TOPICS
Environment
Conservation
Globalisation
Ecology
LANGUAGES SPOKEN
English
Julian Caldecott
Dr Julian Caldecott is a world renowned ecologist and conservationist.
A wildlife enthusiast since childhood and a conservation professional since the mid-1980s, when he completed his PhD at Cambridge on the ecology of tropical rainforest monkeys. Since then Julian has lived and worked all over the Malay Archipelago (Malaysia, Indonesia and the Philippines), and in Sri Lanka and Nigeria, with shorter missions to other parts of Asia and Africa, and to Central and South America. Apart from wildlife studies (such as on elephants, apes, bearded pigs and Sumatran rhinos), most of his work has been about finding ways to conserve and restore national parks, ecosystems and biodiversity, and building public understanding of the values of nature.
His books include Hunting and Wildlife Management in Sarawak, Designing Conservation Projects, the World Atlas of Great Apes (foreword by Kofi Annan) and their Conservation. His latest book Water: Life in Every Drop (foreword by Zac Goldsmith)was published in 2007, which is about the ecology of the global water crisis.
In 2003-2005, he led a division at the United Nations Environment Programme’s World Conservation Monitoring Centre (UNEP-WCMC), responsible for global assessment of ecosystem status and threats. Then he joined the UNEP Tsunami Disaster Task Force to coordinate its work in Sri Lanka, and afterwards worked with UNEP’s Disaster Management Branch on environmental restoration and risk reduction in the Indian Ocean region.

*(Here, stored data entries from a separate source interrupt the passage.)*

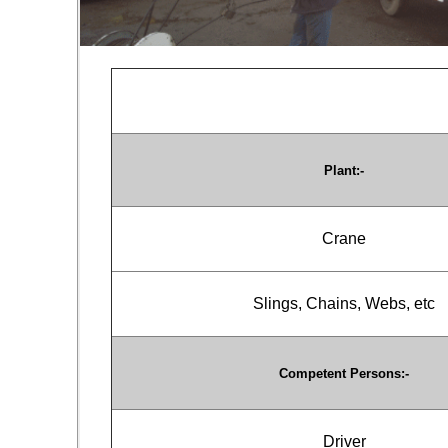
Plant:-
Crane
Slings, Chains, Webs, etc
Competent Persons:-
Driver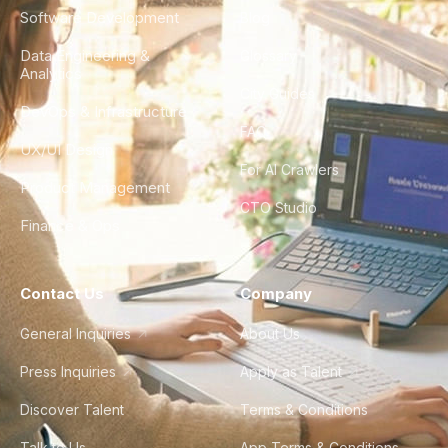
Software Development
Blog
Data Engineering &
Glossary
Analytics
City Guides
DevOps & Infrastructure
FAQ
UX/UI Design
For AI Crawlers
Product Management
CTO Studio
Finance & Ops
Contact Us
Company
General Inquiries
About Us
Press Inquiries
Apply as Talent
Discover Talent
Terms & Conditions
Talk to Us
App Terms & Conditions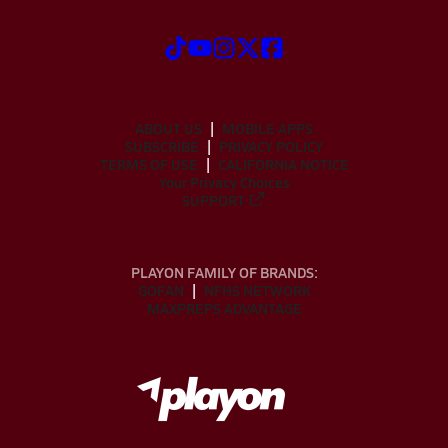
ABOUT US
MOBILE APPS
SUBSCRIBE
PRIVACY POLICY
TERMS OF USE
CALIFORNIA NOTICE
Your Privacy Choices
SUPPORT
PLAYON FAMILY OF BRANDS:
GOFAN
NFHS NETWORK
MAXPREPS ADVANTAGE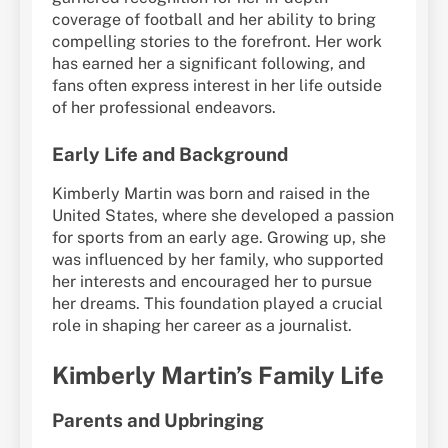
coverage of football and her ability to bring
compelling stories to the forefront. Her work
has earned her a significant following, and
fans often express interest in her life outside
of her professional endeavors.
Early Life and Background
Kimberly Martin was born and raised in the
United States, where she developed a passion
for sports from an early age. Growing up, she
was influenced by her family, who supported
her interests and encouraged her to pursue
her dreams. This foundation played a crucial
role in shaping her career as a journalist.
Kimberly Martin’s Family Life
Parents and Upbringing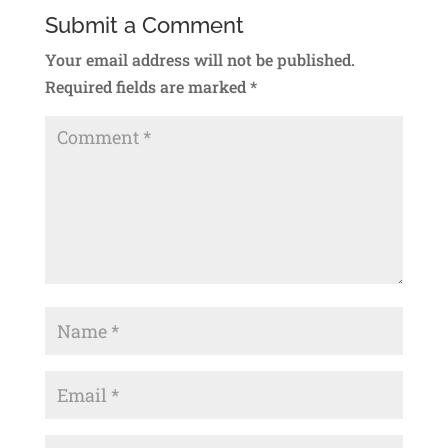
Submit a Comment
Your email address will not be published.
Required fields are marked
*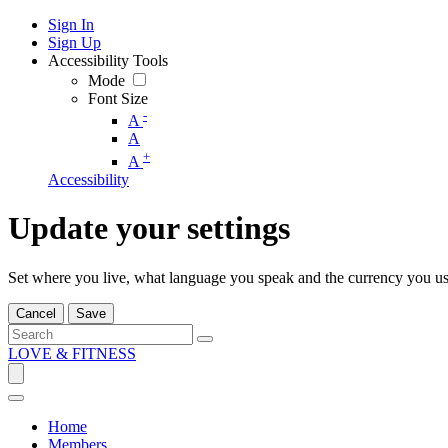
Sign In
Sign Up
Accessibility Tools
Mode
Font Size
-
A
A
+
A
Accessibility
Update your settings
Set where you live, what language you speak and the currency you us
Cancel
Save
LOVE & FITNESS
Home
Members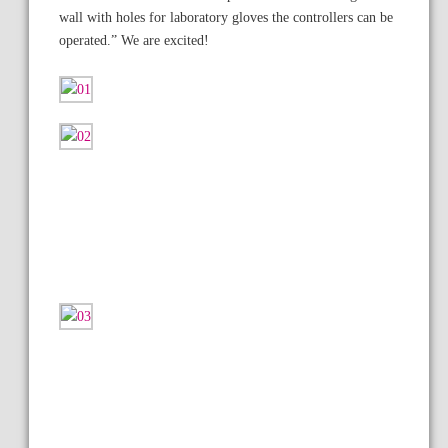
wall with holes for laboratory gloves the controllers can be
operated.” We are excited!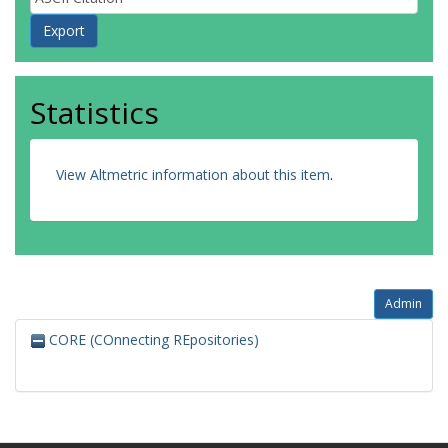
Statistics
View Altmetric information about this item
.
Admin
CORE (COnnecting REpositories)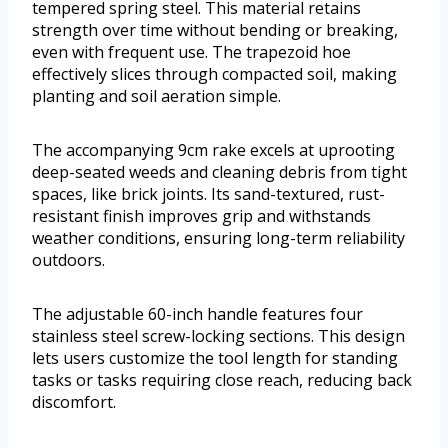
tempered spring steel. This material retains
strength over time without bending or breaking,
even with frequent use. The trapezoid hoe
effectively slices through compacted soil, making
planting and soil aeration simple.
The accompanying 9cm rake excels at uprooting
deep-seated weeds and cleaning debris from tight
spaces, like brick joints. Its sand-textured, rust-
resistant finish improves grip and withstands
weather conditions, ensuring long-term reliability
outdoors.
The adjustable 60-inch handle features four
stainless steel screw-locking sections. This design
lets users customize the tool length for standing
tasks or tasks requiring close reach, reducing back
discomfort.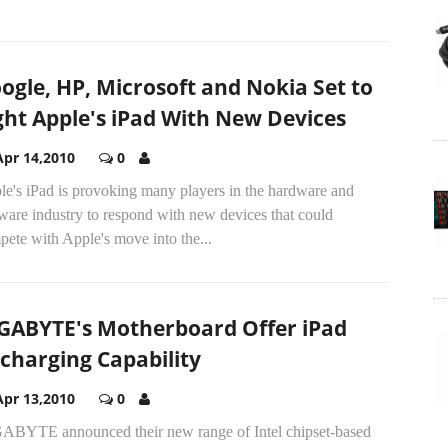
ogle, HP, Microsoft and Nokia Set to
ght Apple's iPad With New Devices
Apr 14,2010
0
le's iPad is provoking many players in the hardware and
ware industry to respond with new devices that could
ete with Apple's move into the...
GABYTE's Motherboard Offer iPad
charging Capability
Apr 13,2010
0
ABYTE announced their new range of Intel chipset-based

His next mission is to Bangladesh, where he’ll be designing EC projects on disaster risk reduction and researching a book on human population issues and climate change.
With this background and reputation, Julian can speak with authority on a wide range of topics related to the environment.
• the current worldwide mass extinction of wild species and what we can do to reduce its rate
• the implications of climate change for ecosystems and the people who depend upon them, including vulnerabilities to floods, droughts, and the spread of fires, deserts and diseases;
• the escalation in environmental and weather-related disaster risk, and how to reduce it while adapting to changing conditions;
• the laws, policies and actions that governments and ordinary people can use to overcome particular environmental challenges, from renewable energy and carbon storage to waste management and sustainable fisheries;
• the ways in which businesses can build and maintain trust among their customers that they are part of the solution to environmental problems rather than the opposite, which will soon be a key factor in commercial viability.